→ Stated task: Decide whether each statement below agrees with the thread about Dream that follows, and answer yes or no, quoting the deciding words from the thread: (a) k-websocket is named as a chat-related example; (b) h-sql stores comments from a comment form in a file; (c) Dream's core is a third-party dependency.

→ Page extract:

↓

We cross-posted :slight_smile: I’ll add chat to the examples roadmap.

For now, chat-related examples are:

  • k-websocket for the obvious reason that WebSockets are good for chat.
  • h-sql stores comments from a comment form in a database, and serves them.

There are also examples with two obsolete ways of achieving async communication, that I just needed to test to make sure Dream is behaving correctly. I’m including them because they generate fake chat messages for clients to retrieve, and maybe somebody knows when you might want to use one of these methods over WebSockets at this point.


Nice. I’m very interested also in the w-react-spa in your roadmap.

Also plans to explain how to deploy a dream server to cloud platforms would be great (e.g., how to deploy an ocaml server to AWS), but maybe there’s already good documentation about that in other ocaml web frameworks?


I think main difference is that opium is an unopinionated webserver so you would probably choose your dependencies to build your stack while dream opinionated some choices for you.
This way dream should probably rather be compared to Sihl, an opiniated webserver built on the top of opium + catqi although Dream is built on the top of itself (its core is not a 3rd party dependency).

↑

→ Given records:
↓

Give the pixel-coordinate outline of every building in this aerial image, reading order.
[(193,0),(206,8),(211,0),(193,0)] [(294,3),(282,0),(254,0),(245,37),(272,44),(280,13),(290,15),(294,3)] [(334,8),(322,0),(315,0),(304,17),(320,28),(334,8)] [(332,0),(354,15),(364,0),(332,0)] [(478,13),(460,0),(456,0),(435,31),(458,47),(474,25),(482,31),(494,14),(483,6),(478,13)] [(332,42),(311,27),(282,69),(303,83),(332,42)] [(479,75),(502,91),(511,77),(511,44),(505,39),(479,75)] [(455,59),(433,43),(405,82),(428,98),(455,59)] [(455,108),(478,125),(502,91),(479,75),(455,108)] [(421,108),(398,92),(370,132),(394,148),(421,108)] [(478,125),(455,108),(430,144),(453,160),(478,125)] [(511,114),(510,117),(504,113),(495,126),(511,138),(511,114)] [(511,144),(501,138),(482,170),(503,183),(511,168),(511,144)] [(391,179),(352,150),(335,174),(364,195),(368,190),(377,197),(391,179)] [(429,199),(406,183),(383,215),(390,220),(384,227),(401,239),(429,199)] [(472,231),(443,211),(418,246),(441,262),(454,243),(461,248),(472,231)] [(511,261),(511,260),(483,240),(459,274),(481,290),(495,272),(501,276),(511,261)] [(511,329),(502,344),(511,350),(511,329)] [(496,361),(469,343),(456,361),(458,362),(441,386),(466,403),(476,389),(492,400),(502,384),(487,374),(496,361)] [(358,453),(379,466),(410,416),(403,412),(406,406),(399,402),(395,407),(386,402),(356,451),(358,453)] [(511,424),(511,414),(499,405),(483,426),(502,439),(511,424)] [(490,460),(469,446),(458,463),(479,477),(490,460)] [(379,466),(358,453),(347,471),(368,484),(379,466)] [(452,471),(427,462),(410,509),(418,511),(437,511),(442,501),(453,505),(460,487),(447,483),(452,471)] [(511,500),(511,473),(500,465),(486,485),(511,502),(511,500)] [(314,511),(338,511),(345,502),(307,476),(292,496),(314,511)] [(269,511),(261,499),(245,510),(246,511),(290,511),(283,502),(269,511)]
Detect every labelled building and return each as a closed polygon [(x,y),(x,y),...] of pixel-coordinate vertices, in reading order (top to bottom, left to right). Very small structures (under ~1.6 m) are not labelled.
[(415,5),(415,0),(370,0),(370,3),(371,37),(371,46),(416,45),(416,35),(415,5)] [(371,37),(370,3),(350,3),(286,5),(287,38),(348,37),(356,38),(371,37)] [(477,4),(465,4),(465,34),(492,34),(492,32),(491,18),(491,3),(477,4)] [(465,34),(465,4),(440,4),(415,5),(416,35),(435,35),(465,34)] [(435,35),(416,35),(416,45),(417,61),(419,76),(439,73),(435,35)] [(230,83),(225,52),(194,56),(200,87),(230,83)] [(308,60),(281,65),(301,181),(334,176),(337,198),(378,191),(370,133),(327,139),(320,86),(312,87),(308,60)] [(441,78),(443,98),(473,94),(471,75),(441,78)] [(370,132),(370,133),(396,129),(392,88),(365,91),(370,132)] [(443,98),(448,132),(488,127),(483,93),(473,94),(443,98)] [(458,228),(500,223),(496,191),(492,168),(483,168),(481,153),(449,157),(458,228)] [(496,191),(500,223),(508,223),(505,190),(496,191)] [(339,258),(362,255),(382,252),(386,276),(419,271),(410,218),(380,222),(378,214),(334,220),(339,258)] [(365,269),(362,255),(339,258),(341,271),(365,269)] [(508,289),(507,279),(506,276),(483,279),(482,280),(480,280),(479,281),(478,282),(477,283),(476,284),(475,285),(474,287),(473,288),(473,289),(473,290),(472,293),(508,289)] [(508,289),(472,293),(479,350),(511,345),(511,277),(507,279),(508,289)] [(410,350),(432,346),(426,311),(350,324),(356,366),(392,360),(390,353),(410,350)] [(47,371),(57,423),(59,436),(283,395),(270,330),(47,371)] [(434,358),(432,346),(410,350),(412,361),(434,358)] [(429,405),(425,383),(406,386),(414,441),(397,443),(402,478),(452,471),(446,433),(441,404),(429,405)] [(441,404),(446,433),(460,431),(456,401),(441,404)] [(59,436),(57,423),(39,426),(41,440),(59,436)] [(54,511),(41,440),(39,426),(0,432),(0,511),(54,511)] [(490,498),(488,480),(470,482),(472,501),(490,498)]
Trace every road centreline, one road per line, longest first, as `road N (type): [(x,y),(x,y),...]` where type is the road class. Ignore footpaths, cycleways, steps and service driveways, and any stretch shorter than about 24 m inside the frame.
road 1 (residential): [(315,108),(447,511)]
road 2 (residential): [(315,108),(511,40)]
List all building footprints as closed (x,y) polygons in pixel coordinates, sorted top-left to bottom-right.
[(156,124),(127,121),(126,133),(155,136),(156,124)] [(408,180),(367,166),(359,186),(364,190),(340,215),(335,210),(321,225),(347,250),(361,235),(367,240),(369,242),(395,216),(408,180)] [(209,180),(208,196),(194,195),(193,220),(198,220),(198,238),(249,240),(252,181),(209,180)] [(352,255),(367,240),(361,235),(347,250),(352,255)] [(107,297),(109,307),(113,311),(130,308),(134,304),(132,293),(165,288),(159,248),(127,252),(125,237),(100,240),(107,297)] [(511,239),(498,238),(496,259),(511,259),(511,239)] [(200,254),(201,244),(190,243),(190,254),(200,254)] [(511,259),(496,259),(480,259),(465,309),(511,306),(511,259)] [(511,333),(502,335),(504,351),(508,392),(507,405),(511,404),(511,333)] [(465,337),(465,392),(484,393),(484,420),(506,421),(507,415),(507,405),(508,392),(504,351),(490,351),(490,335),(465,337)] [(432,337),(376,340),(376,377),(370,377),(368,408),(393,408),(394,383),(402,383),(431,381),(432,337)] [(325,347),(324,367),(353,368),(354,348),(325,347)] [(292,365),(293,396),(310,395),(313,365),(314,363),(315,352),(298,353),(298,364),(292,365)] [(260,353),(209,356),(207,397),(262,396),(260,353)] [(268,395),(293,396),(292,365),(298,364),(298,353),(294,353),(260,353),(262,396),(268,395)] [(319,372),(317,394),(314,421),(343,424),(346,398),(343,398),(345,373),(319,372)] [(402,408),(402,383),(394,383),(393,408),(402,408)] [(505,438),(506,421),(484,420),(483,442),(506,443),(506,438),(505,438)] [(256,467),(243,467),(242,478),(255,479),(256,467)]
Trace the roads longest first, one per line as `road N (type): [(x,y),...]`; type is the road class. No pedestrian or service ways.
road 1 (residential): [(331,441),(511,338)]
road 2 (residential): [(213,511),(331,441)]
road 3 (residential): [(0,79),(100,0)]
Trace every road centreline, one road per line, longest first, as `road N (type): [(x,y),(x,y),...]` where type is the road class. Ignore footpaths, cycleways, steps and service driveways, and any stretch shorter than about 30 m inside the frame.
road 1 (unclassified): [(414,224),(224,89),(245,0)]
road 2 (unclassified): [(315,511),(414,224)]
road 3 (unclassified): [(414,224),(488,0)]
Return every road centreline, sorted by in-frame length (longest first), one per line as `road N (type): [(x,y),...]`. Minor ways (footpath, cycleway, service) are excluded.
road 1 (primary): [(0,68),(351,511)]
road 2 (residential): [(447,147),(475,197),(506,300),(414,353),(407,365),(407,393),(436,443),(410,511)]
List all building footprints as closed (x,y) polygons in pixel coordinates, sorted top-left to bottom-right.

↑

→ Answer to this problem:
(a) Yes: "k-websocket for the obvious reason that WebSockets are good for chat."
(b) No: "h-sql stores comments from a comment form in a database, and serves them."
(c) No: "its core is not a 3rd party dependency"